- **YOUR GOAL**:
Reproduce the data below exactly as written. Pictures do not belong in the copy.

Source data
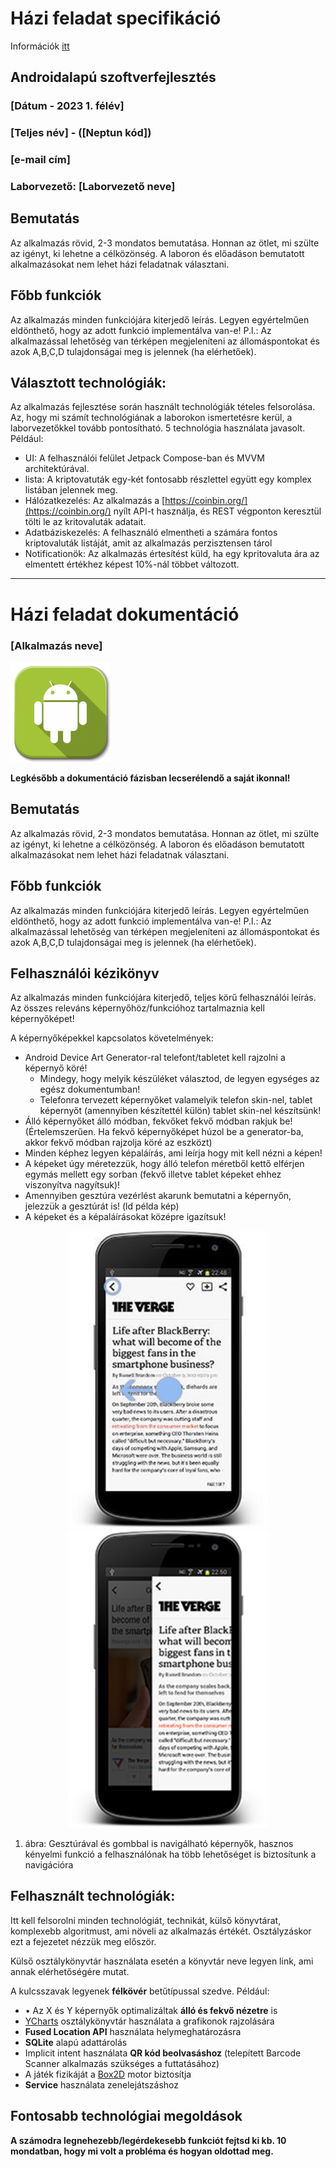 # Házi feladat specifikáció

Információk [itt](https://viauav21.github.io/laborok/hf)

## Androidalapú szoftverfejlesztés
### [Dátum - 2023 1. félév]
### [Teljes név] - ([Neptun kód])
### [e-mail cím] 
### Laborvezető: [Laborvezető neve]

## Bemutatás

Az alkalmazás rövid, 2-3 mondatos bemutatása. Honnan az ötlet, mi szülte az igényt, ki lehetne a célközönség.
A laboron és előadáson bemutatott alkalmazásokat nem lehet házi feladatnak választani.

## Főbb funkciók

Az alkalmazás minden funkciójára kiterjedő leírás. Legyen egyértelműen eldönthető, hogy az adott funkció implementálva van-e!
P.l.: Az alkalmazással lehetőség van térképen megjeleníteni az állomáspontokat és azok A,B,C,D tulajdonságai meg is jelennek (ha elérhetőek).

## Választott technológiák:

Az alkalmazás fejlesztése során használt technológiák tételes felsorolása. Az, hogy mi számít technológiának a laborokon ismertetésre kerül, a laborvezetőkkel tovább pontosítható. 
5 technológia használata javasolt. Például:

- UI: A felhasználói felület Jetpack Compose-ban és MVVM architektúrával.
- lista: A kriptovatuták egy-két fontosabb részlettel együtt egy komplex listában jelennek meg. 
- Hálózatkezelés: Az alkalmazás a [https://coinbin.org/](https://coinbin.org/) nyílt API-t használja, és REST végponton keresztül tölti le az kritovaluták adatait.
- Adatbáziskezelés: A felhasználó elmentheti a számára fontos kriptovaluták listáját, amit az alkalmazás perzisztensen tárol
- Notificationök: Az alkalmazás értesítést küld, ha egy kpritovaluta ára az elmentett értékhez képest 10%-nál többet változott.

___

# Házi feladat dokumentáció

### [Alkalmazás neve]

<img src="./assets/icon.png" width="160">

**Legkésőbb a dokumentáció fázisban lecserélendő a saját ikonnal!**

## Bemutatás

Az alkalmazás rövid, 2-3 mondatos bemutatása. Honnan az ötlet, mi szülte az igényt, ki lehetne a célközönség.
A laboron és előadáson bemutatott alkalmazásokat nem lehet házi feladatnak választani.

## Főbb funkciók

Az alkalmazás minden funkciójára kiterjedő leírás. Legyen egyértelműen eldönthető, hogy az adott funkció implementálva van-e!
P.l.: Az alkalmazással lehetőség van térképen megjeleníteni az állomáspontokat és azok A,B,C,D tulajdonságai meg is jelennek (ha elérhetőek).


## Felhasználói kézikönyv

Az alkalmazás minden funkciójára kiterjedő, teljes körű felhasználói leírás. Az összes releváns képernyőhöz/funkcióhoz tartalmaznia kell képernyőképet!

A képernyőképekkel kapcsolatos követelmények:

- Android Device Art Generator-ral telefont/tabletet kell rajzolni a képernyő köré!
	- Mindegy, hogy melyik készüléket választod, de legyen egységes az egész dokumentumban!
	- Telefonra tervezett képernyőket valamelyik telefon skin-nel, tablet képernyőt (amennyiben készítettél külön) tablet skin-nel készítsünk!
- Álló képernyőket álló módban, fekvőket fekvő módban rakjuk be! (Értelemszerűen. Ha fekvő képernyőképet húzol be a generator-ba, akkor fekvő módban rajzolja köré az eszközt)
-	Minden képhez legyen képaláírás, ami leírja hogy mit kell nézni a képen!
-	A képeket úgy méretezzük, hogy álló telefon méretből kettő elférjen egymás mellett egy sorban (fekvő illetve tablet képeket ehhez viszonyítva nagyítsuk)!
-	Amennyiben gesztúra vezérlést akarunk bemutatni a képernyőn, jelezzük a gesztúrát is! (ld példa kép)
-	A képeket és a képaláírásokat középre igazítsuk!

<p align="center">
<img src="./assets/image1.png" width="320">
<img src="./assets/image2.png" width="320">

1. ábra: Gesztúrával és gombbal is navigálható képernyők, hasznos kényelmi funkció a felhasználónak ha több lehetőséget is biztosítunk a navigációra
</p>

## Felhasznált technológiák:

Itt kell felsorolni minden technológiát, technikát, külső könyvtárat, komplexebb algoritmust, ami növeli az alkalmazás értékét. Osztályzáskor ezt a fejezetet nézzük meg először.

Külső osztálykönyvtár használata esetén a könyvtár neve legyen link, ami annak elérhetőségére mutat.

A kulcsszavak legyenek **félkövér** betűtípussal szedve.
Például:

- •	Az X és Y képernyők optimalizáltak **álló és fekvő nézetre** is
- [YCharts](https://github.com/yml-org/YCharts) osztálykönyvtár használata a grafikonok rajzolására
- **Fused Location API** használata helymeghatározásra
- **SQLite** alapú adattárolás
- Implicit intent használata **QR kód beolvasáshoz** (telepített Barcode Scanner alkalmazás szükséges a futtatásához)
- A játék fizikáját a [Box2D](https://box2d.org/) motor biztosítja
- **Service** használata zenelejátszáshoz

## Fontosabb technológiai megoldások

**A számodra legnehezebb/legérdekesebb funkciót fejtsd ki kb.  10 mondatban, hogy mi volt a probléma és hogyan oldottad meg.**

- **FINISHED EXERCISE**:
 # Házi feladat specifikáció

Információk [itt](https://viauav21.github.io/laborok/hf)

## Androidalapú szoftverfejlesztés
### [Dátum - 2023 1. félév]
### [Teljes név] - ([Neptun kód])
### [e-mail cím] 
### Laborvezető: [Laborvezető neve]

## Bemutatás

Az alkalmazás rövid, 2-3 mondatos bemutatása. Honnan az ötlet, mi szülte az igényt, ki lehetne a célközönség.
A laboron és előadáson bemutatott alkalmazásokat nem lehet házi feladatnak választani.

## Főbb funkciók

Az alkalmazás minden funkciójára kiterjedő leírás. Legyen egyértelműen eldönthető, hogy az adott funkció implementálva van-e!
P.l.: Az alkalmazással lehetőség van térképen megjeleníteni az állomáspontokat és azok A,B,C,D tulajdonságai meg is jelennek (ha elérhetőek).

## Választott technológiák:

Az alkalmazás fejlesztése során használt technológiák tételes felsorolása. Az, hogy mi számít technológiának a laborokon ismertetésre kerül, a laborvezetőkkel tovább pontosítható. 
5 technológia használata javasolt. Például:

- UI: A felhasználói felület Jetpack Compose-ban és MVVM architektúrával.
- lista: A kriptovatuták egy-két fontosabb részlettel együtt egy komplex listában jelennek meg. 
- Hálózatkezelés: Az alkalmazás a [https://coinbin.org/](https://coinbin.org/) nyílt API-t használja, és REST végponton keresztül tölti le az kritovaluták adatait.
- Adatbáziskezelés: A felhasználó elmentheti a számára fontos kriptovaluták listáját, amit az alkalmazás perzisztensen tárol
- Notificationök: Az alkalmazás értesítést küld, ha egy kpritovaluta ára az elmentett értékhez képest 10%-nál többet változott.

___

# Házi feladat dokumentáció

### [Alkalmazás neve]

<img src="./assets/icon.png" width="160">

**Legkésőbb a dokumentáció fázisban lecserélendő a saját ikonnal!**

## Bemutatás

Az alkalmazás rövid, 2-3 mondatos bemutatása. Honnan az ötlet, mi szülte az igényt, ki lehetne a célközönség.
A laboron és előadáson bemutatott alkalmazásokat nem lehet házi feladatnak választani.

## Főbb funkciók

Az alkalmazás minden funkciójára kiterjedő leírás. Legyen egyértelműen eldönthető, hogy az adott funkció implementálva van-e!
P.l.: Az alkalmazással lehetőség van térképen megjeleníteni az állomáspontokat és azok A,B,C,D tulajdonságai meg is jelennek (ha elérhetőek).


## Felhasználói kézikönyv

Az alkalmazás minden funkciójára kiterjedő, teljes körű felhasználói leírás. Az összes releváns képernyőhöz/funkcióhoz tartalmaznia kell képernyőképet!

A képernyőképekkel kapcsolatos követelmények:

- Android Device Art Generator-ral telefont/tabletet kell rajzolni a képernyő köré!
	- Mindegy, hogy melyik készüléket választod, de legyen egységes az egész dokumentumban!
	- Telefonra tervezett képernyőket valamelyik telefon skin-nel, tablet képernyőt (amennyiben készítettél külön) tablet skin-nel készítsünk!
- Álló képernyőket álló módban, fekvőket fekvő módban rakjuk be! (Értelemszerűen. Ha fekvő képernyőképet húzol be a generator-ba, akkor fekvő módban rajzolja köré az eszközt)
-	Minden képhez legyen képaláírás, ami leírja hogy mit kell nézni a képen!
-	A képeket úgy méretezzük, hogy álló telefon méretből kettő elférjen egymás mellett egy sorban (fekvő illetve tablet képeket ehhez viszonyítva nagyítsuk)!
-	Amennyiben gesztúra vezérlést akarunk bemutatni a képernyőn, jelezzük a gesztúrát is! (ld példa kép)
-	A képeket és a képaláírásokat középre igazítsuk!

<p align="center">
<img src="./assets/image1.png" width="320">
<img src="./assets/image2.png" width="320">

1. ábra: Gesztúrával és gombbal is navigálható képernyők, hasznos kényelmi funkció a felhasználónak ha több lehetőséget is biztosítunk a navigációra
</p>

## Felhasznált technológiák:

Itt kell felsorolni minden technológiát, technikát, külső könyvtárat, komplexebb algoritmust, ami növeli az alkalmazás értékét. Osztályzáskor ezt a fejezetet nézzük meg először.

Külső osztálykönyvtár használata esetén a könyvtár neve legyen link, ami annak elérhetőségére mutat.

A kulcsszavak legyenek **félkövér** betűtípussal szedve.
Például:

- •	Az X és Y képernyők optimalizáltak **álló és fekvő nézetre** is
- [YCharts](https://github.com/yml-org/YCharts) osztálykönyvtár használata a grafikonok rajzolására
- **Fused Location API** használata helymeghatározásra
- **SQLite** alapú adattárolás
- Implicit intent használata **QR kód beolvasáshoz** (telepített Barcode Scanner alkalmazás szükséges a futtatásához)
- A játék fizikáját a [Box2D](https://box2d.org/) motor biztosítja
- **Service** használata zenelejátszáshoz

## Fontosabb technológiai megoldások

**A számodra legnehezebb/legérdekesebb funkciót fejtsd ki kb.  10 mondatban, hogy mi volt a probléma és hogyan oldottad meg.**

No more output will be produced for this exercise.